* [Work required] Your output should be the lines below from the one with "credit with" through the one with "treated in your", copied exactly, pictures excluded.

* [Working data]
+ + + +

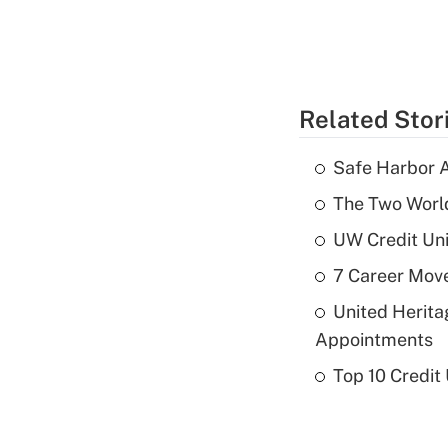
Related Stor
Safe Harbor A
The Two World
UW Credit Uni
7 Career Move
United Herit
Appointments
Top 10 Credit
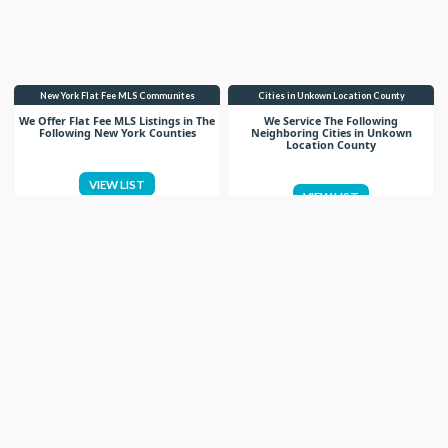
New York Flat Fee MLS Communites
Cities in Unkown Location County
We Offer Flat Fee MLS Listings in The
We Service The Following
Following New York Counties
Neighboring Cities in Unkown
Location County
VIEW LIST
VIEW LIST
Get More Knowledge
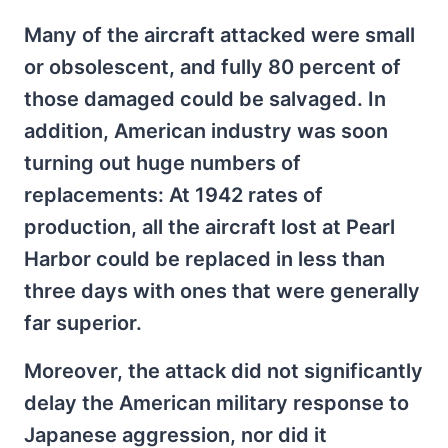
Many of the aircraft attacked were small
or obsolescent, and fully 80 percent of
those damaged could be salvaged. In
addition, American industry was soon
turning out huge numbers of
replacements: At 1942 rates of
production, all the aircraft lost at Pearl
Harbor could be replaced in less than
three days with ones that were generally
far superior.
Moreover, the attack did not significantly
delay the American military response to
Japanese aggression, nor did it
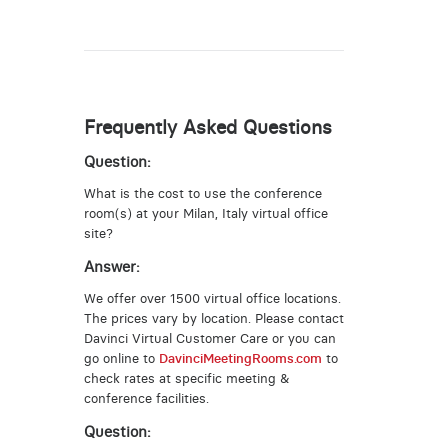
Frequently Asked Questions
Question:
What is the cost to use the conference
room(s) at your Milan, Italy virtual office
site?
Answer:
We offer over 1500 virtual office locations.
The prices vary by location. Please contact
Davinci Virtual Customer Care or you can
go online to
DavinciMeetingRooms.com
to
check rates at specific meeting &
conference facilities.
Question:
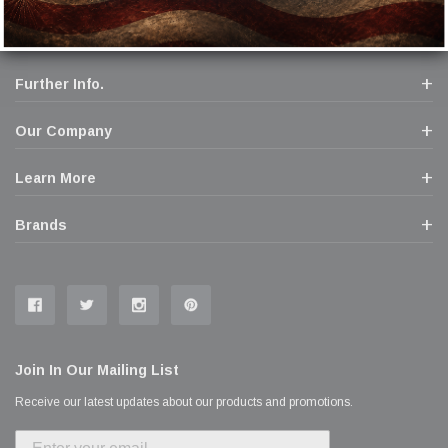
Further Info.
Our Company
Learn More
Brands
Join In Our Mailing List
Receive our latest updates about our products and promotions.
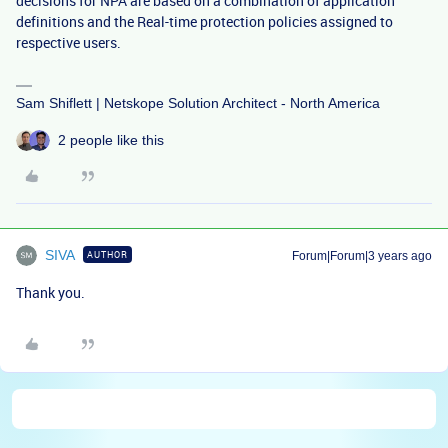
decisions for NPA are based on a combination of application
definitions and the Real-time protection policies assigned to
respective users.
Sam Shiflett | Netskope Solution Architect - North America
2 people like this
SIVA
AUTHOR
Forum|Forum|3 years ago
Thank you.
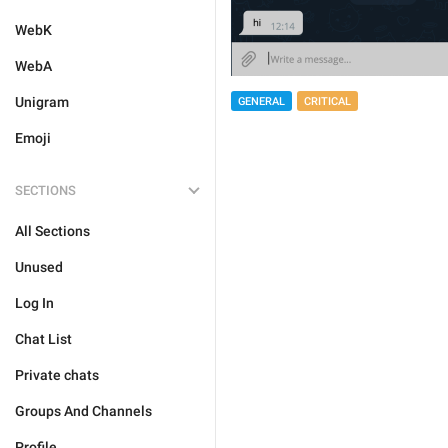
WebK
WebA
Unigram
GENERAL
CRITICAL
Emoji
SECTIONS
All Sections
Unused
Log In
Chat List
Private chats
Groups And Channels
Profile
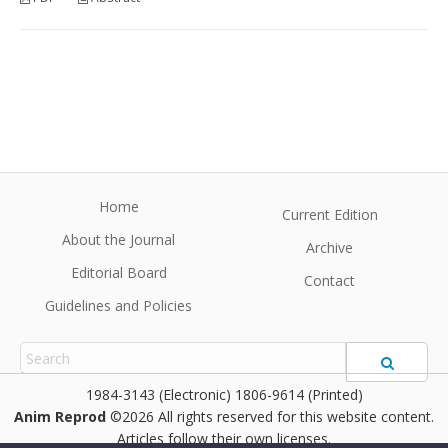
Home
Current Edition
About the Journal
Archive
Editorial Board
Contact
Guidelines and Policies
1984-3143 (Electronic) 1806-9614 (Printed)
Anim Reprod
©2026 All rights reserved for this website content.
Articles follow their own licenses.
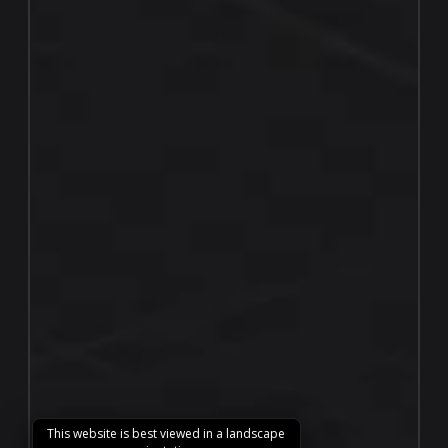
This website is best viewed in a landscape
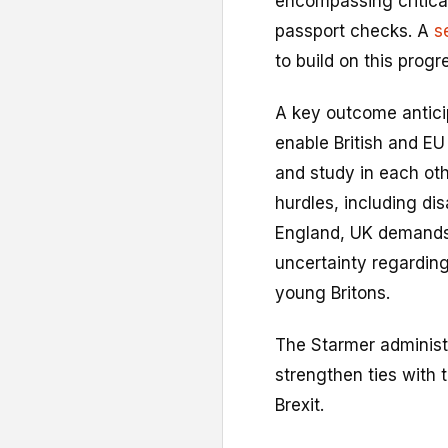
encompassing critica
passport checks. A
s
to build on this progr
A key outcome anticip
enable British and EU
and study in each othe
hurdles, including di
England, UK demands 
uncertainty regarding
young Britons.
The Starmer administr
strengthen ties with 
Brexit.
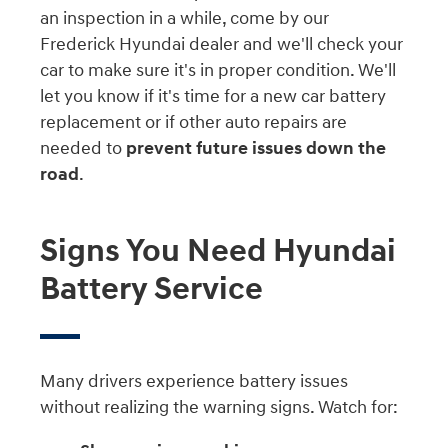
an inspection in a while, come by our
Frederick Hyundai dealer and we'll check your
car to make sure it's in proper condition. We'll
let you know if it's time for a new car battery
replacement or if other auto repairs are
needed to
prevent future issues down the
road
.
Signs You Need Hyundai
Battery Service
Many drivers experience battery issues
without realizing the warning signs. Watch for:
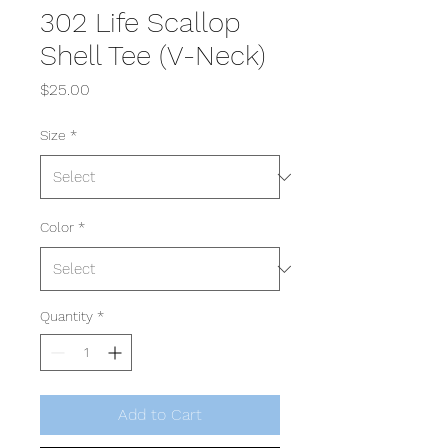
302 Life Scallop
Shell Tee (V-Neck)
Price
$25.00
Size
*
Color
*
Quantity
*
Add to Cart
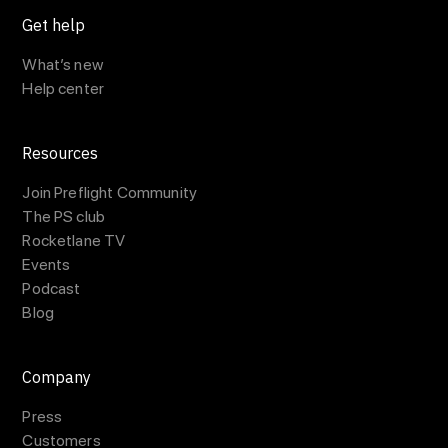
Get help
What’s new
Help center
Resources
Join Preflight Community
The PS club
Rocketlane TV
Events
Podcast
Blog
Company
Press
Customers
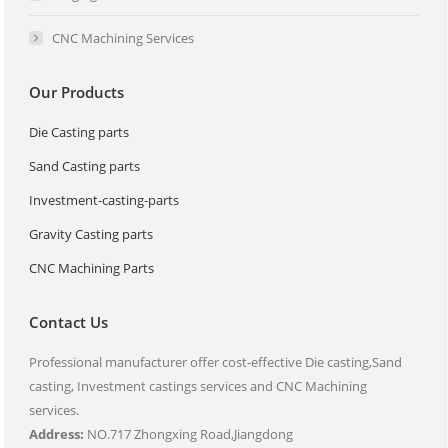
CNC Machining Services
Our Products
Die Casting parts
Sand Casting parts
Investment-casting-parts
Gravity Casting parts
CNC Machining Parts
Contact Us
Professional manufacturer offer cost-effective Die casting,Sand
casting, Investment castings services and CNC Machining
services.
Address:
NO.717 Zhongxing Road,Jiangdong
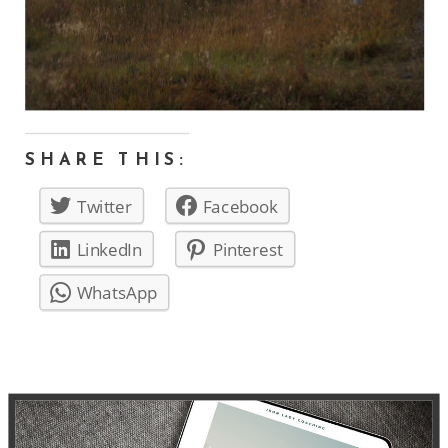
SHARE THIS:
Twitter
Facebook
LinkedIn
Pinterest
WhatsApp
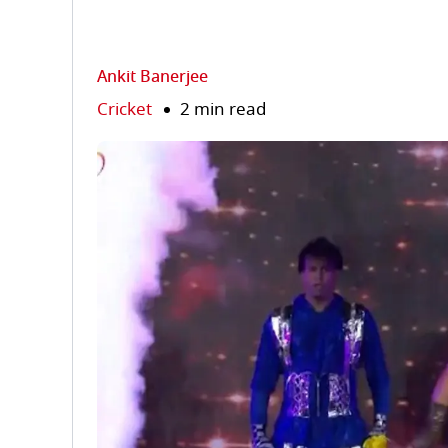
Ankit Banerjee
Cricket
2 min read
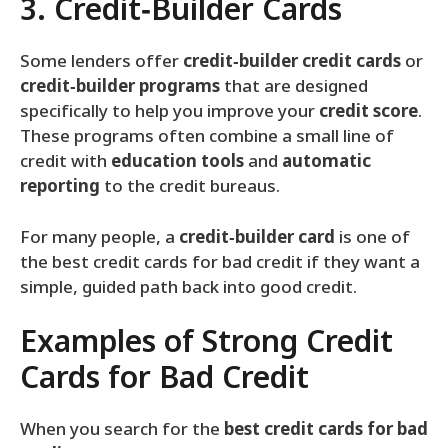
3. Credit‑Builder Cards
Some lenders offer
credit‑builder credit cards
or
credit‑builder programs
that are designed
specifically to help you improve your
credit score
.
These programs often combine a small line of
credit with
education tools
and
automatic
reporting
to the credit bureaus.
For many people, a
credit‑builder card
is one of
the best credit cards for bad credit if they want a
simple, guided path back into good credit.
Examples of Strong Credit
Cards for Bad Credit
When you search for the
best credit cards for bad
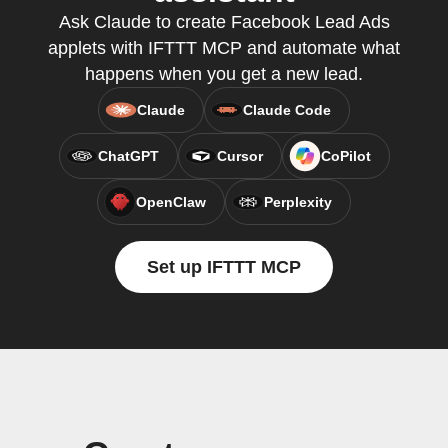
Ask Claude to create Facebook Lead Ads
applets with IFTTT MCP and automate what
happens when you get a new lead.
Claude
Claude Code
ChatGPT
Cursor
CoPilot
OpenClaw
Perplexity
Set up IFTTT MCP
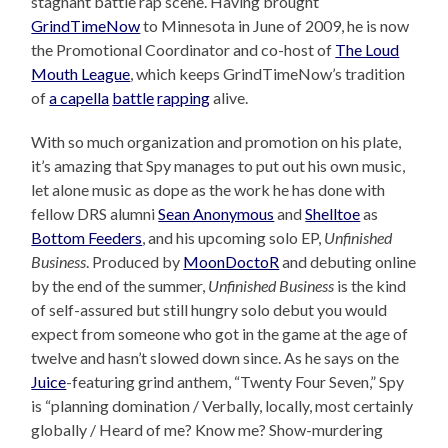
stagnant battle rap scene. Having brought
GrindTimeNow
to Minnesota in June of 2009, he is now
the Promotional Coordinator and co-host of
The Loud
Mouth League
, which keeps GrindTimeNow’s tradition
of
a capella
battle
rapping
alive.
With so much organization and promotion on his plate,
it’s amazing that Spy manages to put out his own music,
let alone music as dope as the work he has done with
fellow DRS alumni
Sean Anonymous
and
Shelltoe
as
Bottom Feeders
, and his upcoming solo EP,
Unfinished
Business
. Produced by
MoonDoctoR
and debuting online
by the end of the summer,
Unfinished Business
is the kind
of self-assured but still hungry solo debut you would
expect from someone who got in the game at the age of
twelve and hasn’t slowed down since. As he says on the
Juice
-featuring grind anthem, “Twenty Four Seven,” Spy
is “planning domination / Verbally, locally, most certainly
globally / Heard of me? Know me? Show-murdering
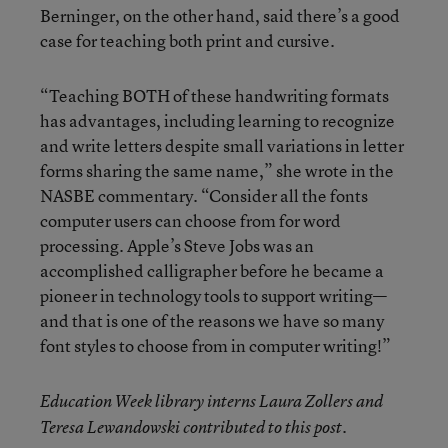
Berninger, on the other hand, said there’s a good
case for teaching both print and cursive.
“Teaching BOTH of these handwriting formats
has advantages, including learning to recognize
and write letters despite small variations in letter
forms sharing the same name,” she wrote in the
NASBE commentary. “Consider all the fonts
computer users can choose from for word
processing. Apple’s Steve Jobs was an
accomplished calligrapher before he became a
pioneer in technology tools to support writing—
and that is one of the reasons we have so many
font styles to choose from in computer writing!”
Education Week library interns Laura Zollers and
Teresa Lewandowski contributed to this post.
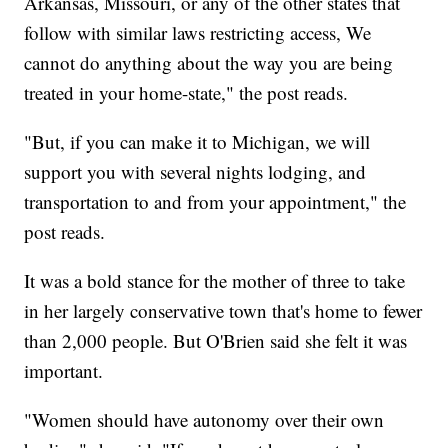
Arkansas, Missouri, or any of the other states that
follow with similar laws restricting access, We
cannot do anything about the way you are being
treated in your home-state," the post reads.
"But, if you can make it to Michigan, we will
support you with several nights lodging, and
transportation to and from your appointment," the
post reads.
It was a bold stance for the mother of three to take
in her largely conservative town that's home to fewer
than 2,000 people. But O'Brien said she felt it was
important.
"Women should have autonomy over their own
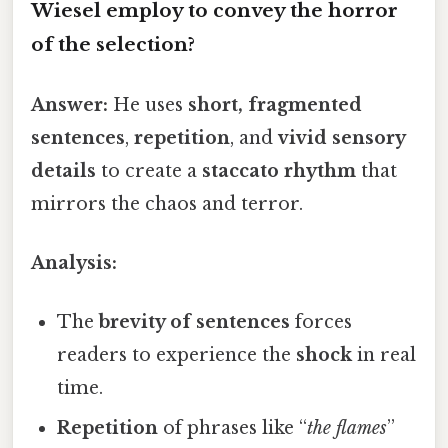
Wiesel employ to convey the horror
of the selection?
Answer:
He uses
short, fragmented
sentences
,
repetition
, and
vivid sensory
details
to create a
staccato rhythm
that
mirrors the chaos and terror.
Analysis:
The
brevity of sentences
forces
readers to experience the
shock
in real
time.
Repetition
of phrases like “
the flames
”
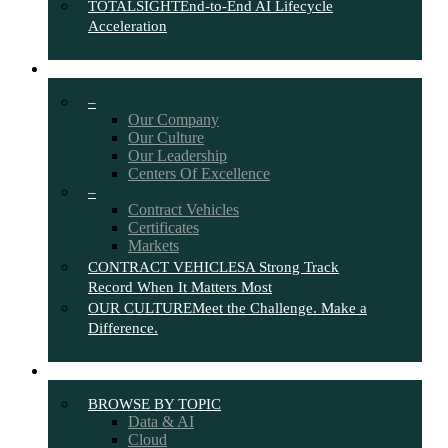
TOTALSIGHT
End-to-End AI Lifecycle
Acceleration
ABOUT
–
Our Company
Our Culture
Our Leadership
Centers Of Excellence
–
Contract Vehicles
Certificates
Markets
CONTRACT VEHICLES
A Strong Track
Record When It Matters Most
OUR CULTURE
Meet the Challenge. Make a
Difference.
INSIGHTS
BROWSE BY TOPIC
Data & AI
Cloud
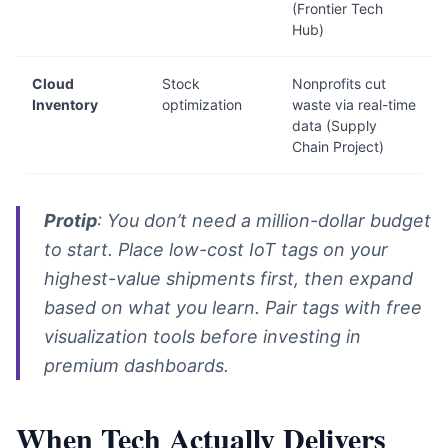
(Frontier Tech
Hub)
Cloud
Stock
Nonprofits cut
Inventory
optimization
waste via real-time
data (Supply
Chain Project)
Protip
: You don’t need a million-dollar budget
to start. Place low-cost IoT tags on your
highest-value shipments first, then expand
based on what you learn. Pair tags with free
visualization tools before investing in
premium dashboards.
When Tech Actually Delivers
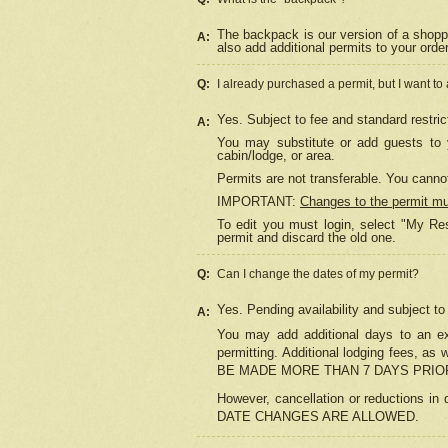
The backpack is our version of a shopp
A:
also add additional permits to your orde
Q:
I already purchased a permit, but I want to
Yes. Subject to fee and standard restric
A:
You may substitute or add guests to y
cabin/lodge, or area.
Permits are not transferable. You cannot
IMPORTANT:
Changes to the permit m
To edit you must login, select "My Res
permit and discard the old one.
Q:
Can I change the dates of my permit?
Yes. Pending availability and subject t
A:
You may add additional days to an exi
permitting. Additional lodging fees, 
BE MADE MORE THAN 7 DAYS PRIOR
However, cancellation or reductio
DATE CHANGES ARE ALLOWED.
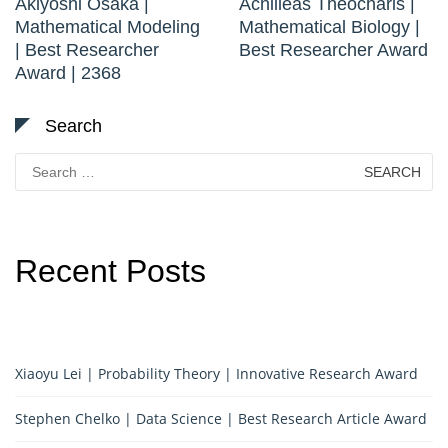
Akiyoshi Osaka |
Achilleas Theocharis |
Mathematical Modeling
Mathematical Biology |
| Best Researcher
Best Researcher Award
Award | 2368
Search
Search
for:
Recent Posts
Xiaoyu Lei | Probability Theory | Innovative Research Award
Stephen Chelko | Data Science | Best Research Article Award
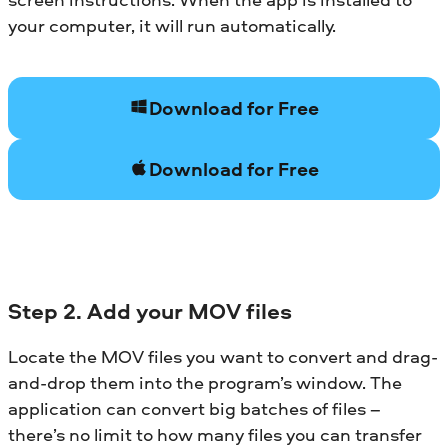
your computer, it will run automatically.
Download for Free
Download for Free
Step 2. Add your MOV files
Locate the MOV files you want to convert and drag-
and-drop them into the program’s window. The
application can convert big batches of files –
there’s no limit to how many files you can transfer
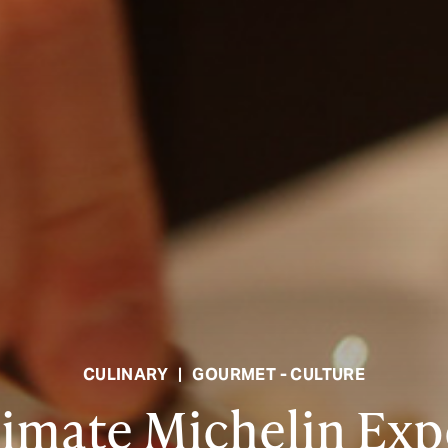
CULINARY
|
GOURMET - CULTURE
timate Michelin Exp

+ + + +

* [Finished task]
credit with
education tools
and
automatic
reporting
to the credit bureaus.
For many people, a
credit‑builder card
is one of
the best credit cards for bad credit if they want a
simple, guided path back into good credit.
Examples of Strong Credit
Cards for Bad Credit
When you search for the
best credit cards for bad
Ask Claude to create Facebook Lead Ads
applets with IFTTT MCP and automate what
happens when you get a new lead.
Claude
Claude Code
ChatGPT
Cursor
CoPilot
OpenClaw
Perplexity
Set up IFTTT MCP
stagnant battle rap scene. Having brought
GrindTimeNow
to Minnesota in June of 2009, he is now
the Promotional Coordinator and co-host of
The Loud
Mouth League
, which keeps GrindTimeNow’s tradition
of
a capella
battle
rapping
alive.
With so much organization and promotion on his plate,
it’s amazing that Spy manages to put out his own music,
let alone music as dope as the work he has done with
fellow DRS alumni
Sean Anonymous
and
Shelltoe
as
Bottom Feeders
, and his upcoming solo EP,
Unfinished
Business
. Produced by
MoonDoctoR
and debuting online
by the end of the summer,
Unfinished Business
is the kind
of self-assured but still hungry solo debut you would
expect from someone who got in the game at the age of
twelve and hasn’t slowed down since. As he says on the
Juice
-featuring grind anthem, “Twenty Four Seven,” Spy
is “planning domination / Verbally, locally, most certainly
globally / Heard of me? Know me? Show-murdering
Berninger, on the other hand, said there’s a good
case for teaching both print and cursive.
“Teaching BOTH of these handwriting formats
has advantages, including learning to recognize
and write letters despite small variations in letter
forms sharing the same name,” she wrote in the
NASBE commentary. “Consider all the fonts
computer users can choose from for word
processing. Apple’s Steve Jobs was an
accomplished calligrapher before he became a
pioneer in technology tools to support writing—
and that is one of the reasons we have so many
font styles to choose from in computer writing!”
Education Week library interns Laura Zollers and
Teresa Lewandowski contributed to this post.
Arkansas, Missouri, or any of the other states that
follow with similar laws restricting access, We
cannot do anything about the way you are being
treated in your home-state," the post reads.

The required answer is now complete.